RECORDS SUPPLIED:

+++

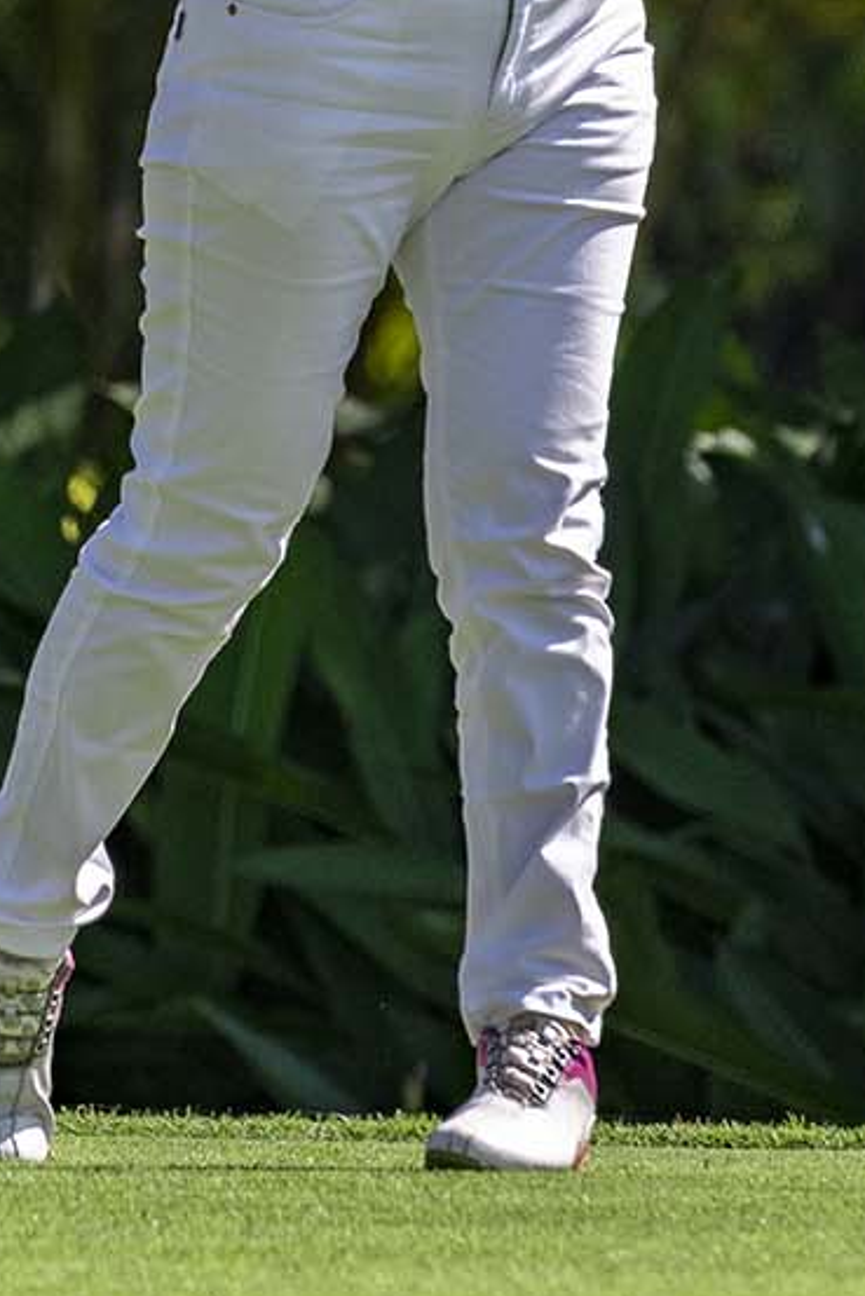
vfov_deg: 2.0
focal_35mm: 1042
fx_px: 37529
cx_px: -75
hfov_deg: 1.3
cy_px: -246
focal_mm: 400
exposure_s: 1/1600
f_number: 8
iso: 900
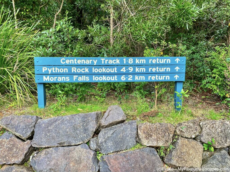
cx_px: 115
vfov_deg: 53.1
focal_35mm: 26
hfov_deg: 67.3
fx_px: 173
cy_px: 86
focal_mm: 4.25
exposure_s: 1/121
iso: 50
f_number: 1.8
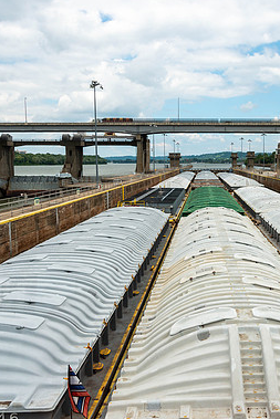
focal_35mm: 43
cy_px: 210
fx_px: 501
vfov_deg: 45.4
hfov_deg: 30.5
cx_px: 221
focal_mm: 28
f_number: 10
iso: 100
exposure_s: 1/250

+++

TASK ITEM: Each line of the listing above must be given again exactly; the pictures are to be left out.

ANSWER TO THIS PROBLEM:
vfov_deg: 2.0
focal_35mm: 1042
fx_px: 37529
cx_px: -75
hfov_deg: 1.3
cy_px: -246
focal_mm: 400
exposure_s: 1/1600
f_number: 8
iso: 900
cx_px: 115
vfov_deg: 53.1
focal_35mm: 26
hfov_deg: 67.3
fx_px: 173
cy_px: 86
focal_mm: 4.25
exposure_s: 1/121
iso: 50
f_number: 1.8
focal_35mm: 43
cy_px: 210
fx_px: 501
vfov_deg: 45.4
hfov_deg: 30.5
cx_px: 221
focal_mm: 28
f_number: 10
iso: 100
exposure_s: 1/250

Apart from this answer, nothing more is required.